David Brooks is shocked — SHOCKED — that Barack Obama tuned out to be liberal! 

You wouldn’t know it some days, but there are moderates in this country — moderate conservatives, moderate liberals, just plain moderates. We sympathize with a lot of the things that President Obama is trying to do. We like his investments in education and energy innovation. We support health care reform that expands coverage while reducing costs.

But the Obama budget is more than just the sum of its parts. There is, entailed in it, a promiscuous unwillingness to set priorities and accept trade-offs. There is evidence of a party swept up in its own revolutionary fervor — caught up in the self-flattering belief that history has called upon it to solve all problems at once.

So programs are piled on top of each other and we wind up with a gargantuan $3.6 trillion budget. We end up with deficits that, when considered realistically, are $1 trillion a year and stretch as far as the eye can see. We end up with an agenda that is unexceptional in its parts but that, when taken as a whole, represents a social-engineering experiment that is entirely new.

And the real kicker:

Those of us who consider ourselves moderates — moderate-conservative, in my case — are forced to confront the reality that Barack Obama is not who we thought he was. His words are responsible; his character is inspiring. But his actions betray a transformational liberalism that should put every centrist on notice. As Clive Crook, an Obama admirer, wrote in The Financial Times, the Obama budget “contains no trace of compromise. It makes no gesture, however small, however costless to its larger agenda, of a bipartisan approach to the great questions it addresses. It is a liberal’s dream of a new New Deal.”

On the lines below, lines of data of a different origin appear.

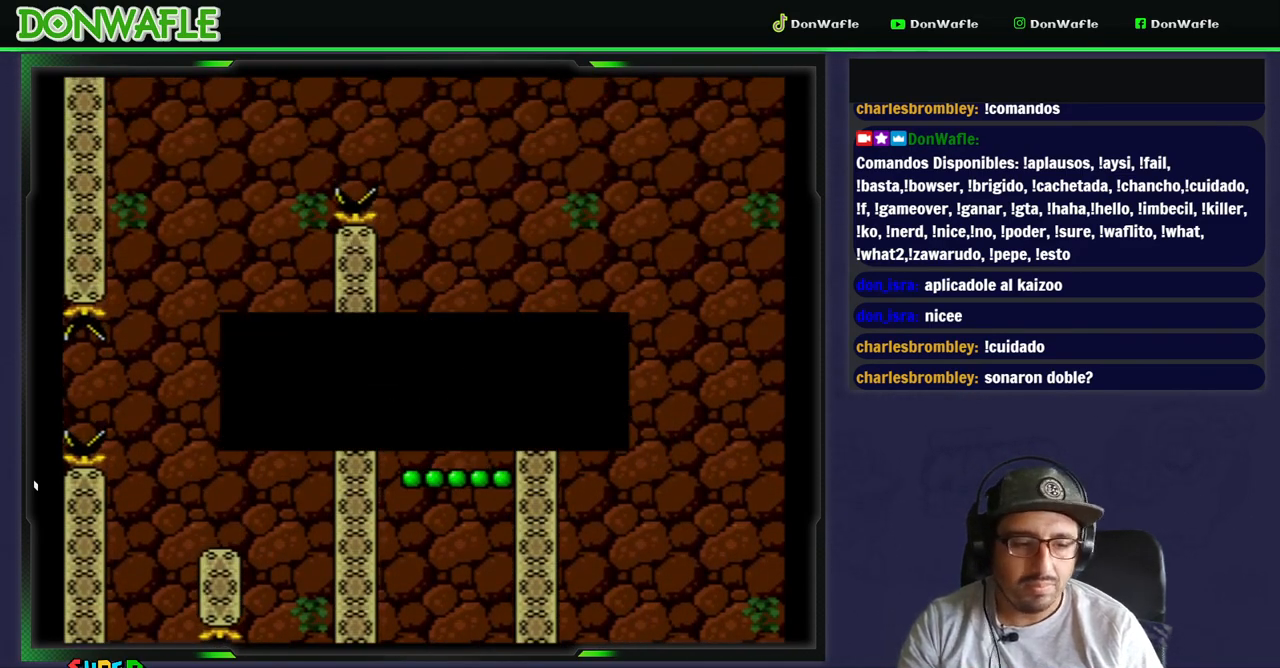
{"buttons": ["Y"], "events": [[67, "DPAD_LEFT", "up"], [83, "A", "up"], [100, "A", "down"], [217, "A", "up"], [333, "Y", "down"]]}
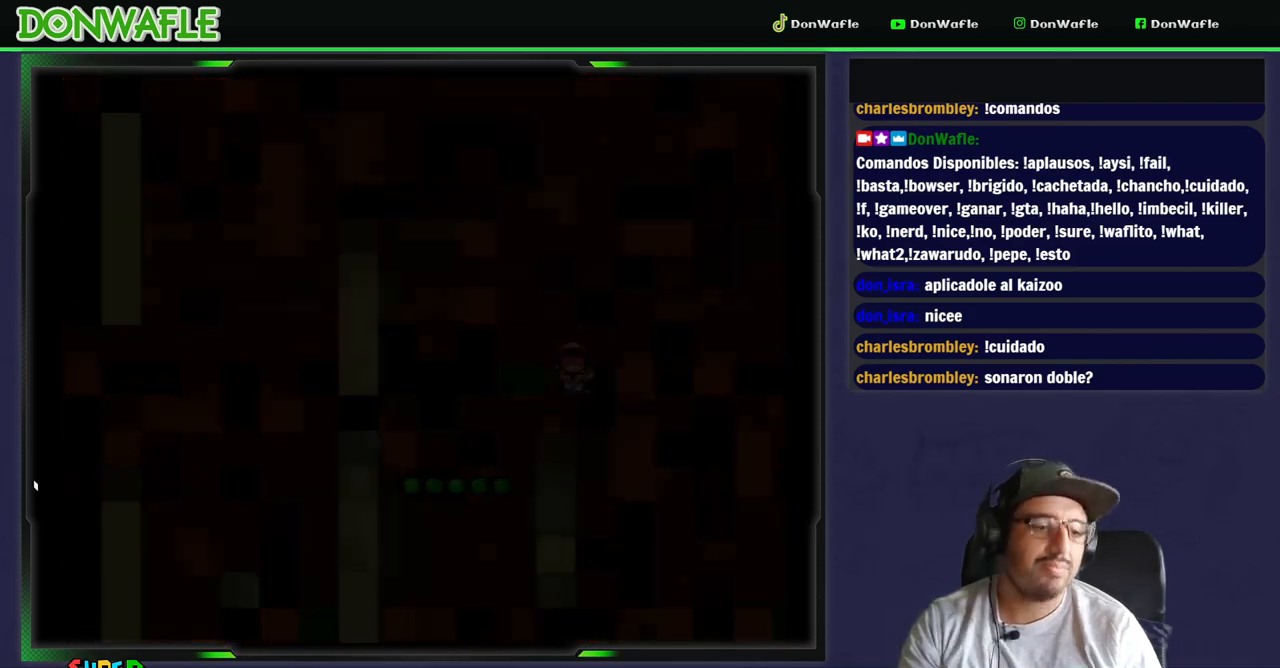
{"buttons": ["Y"], "events": []}
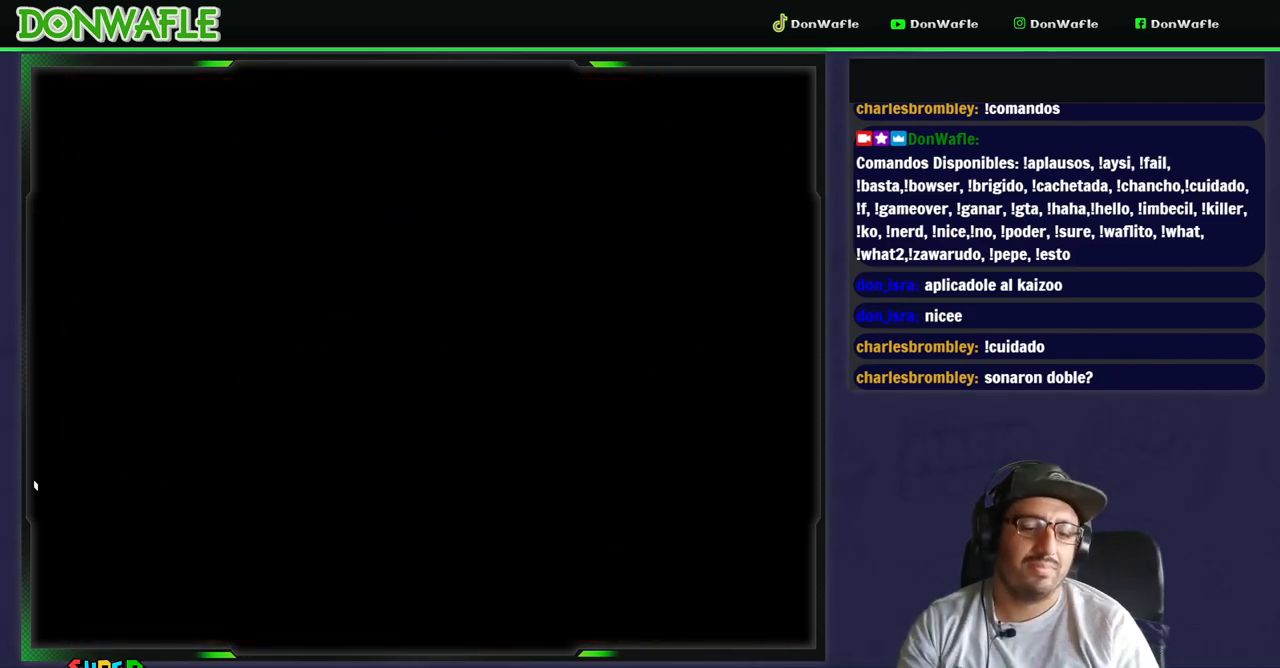
{"buttons": ["Y"], "events": []}
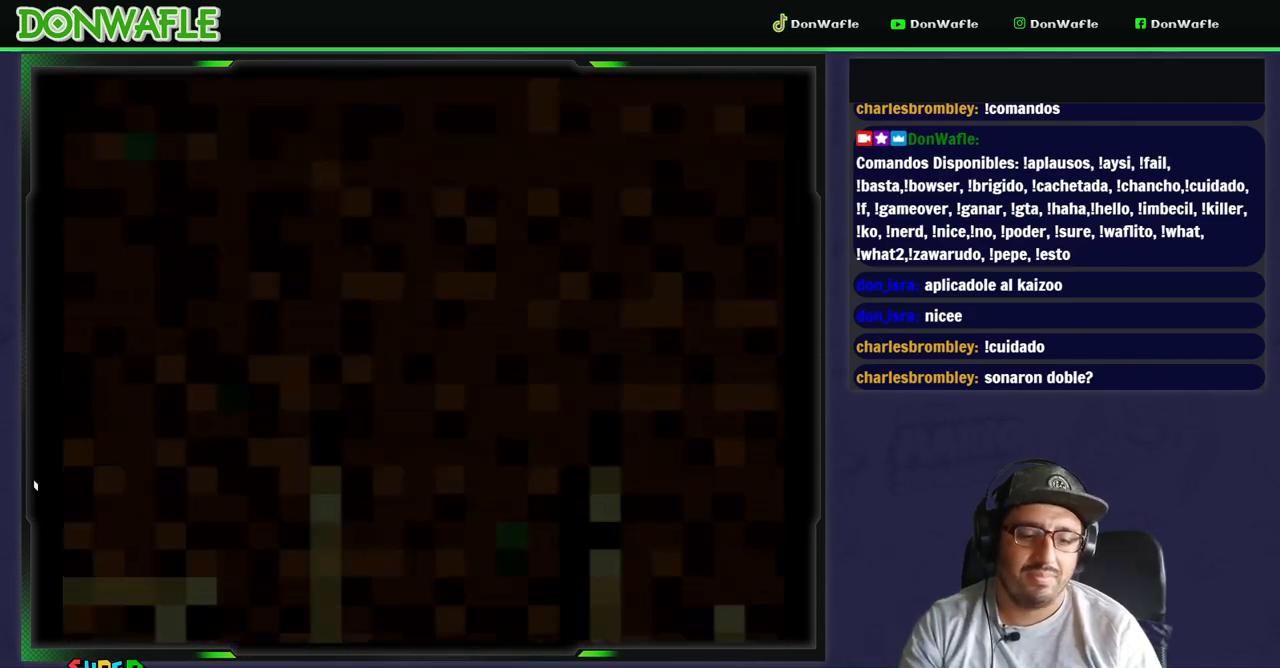
{"buttons": ["Y", "DPAD_RIGHT"], "events": [[400, "DPAD_RIGHT", "down"]]}
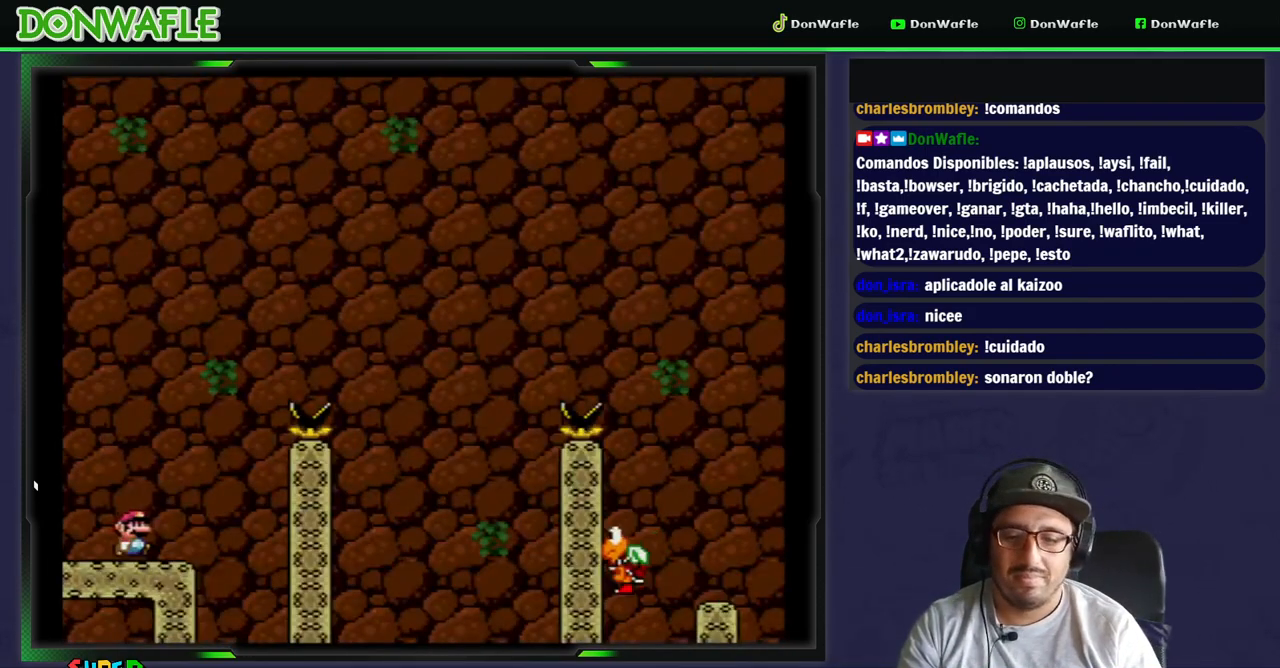
{"buttons": ["B", "Y", "DPAD_RIGHT"], "events": [[150, "B", "down"]]}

Emphasis mine.  Well, actually, emphasis of this was made by Republicans long before election day.  One only had to look at his record, such as it was, to know this.  And yet these "Brooks Moderates" were so caught up in the words and the history of it all that they apparently turned off those parts of their brains responsible for critical thinking.

Looks like the editorial board of the Chicago Tribune did the same thing.

Whoa!

The Obama administration and Democratic leaders of the House and Senate are blowing the lid off of spending restraint. But they’re finally meeting some resistance within their own party.

Sen. Evan Bayh (D-Ind.), in an essay published Wednesday in The Wall Street Journal, ripped a spending bill passed by the House last week as "a sprawling $410 billion compilation of nine spending measures that lacks the slightest hint of austerity from the federal government or the recipients of its largesse."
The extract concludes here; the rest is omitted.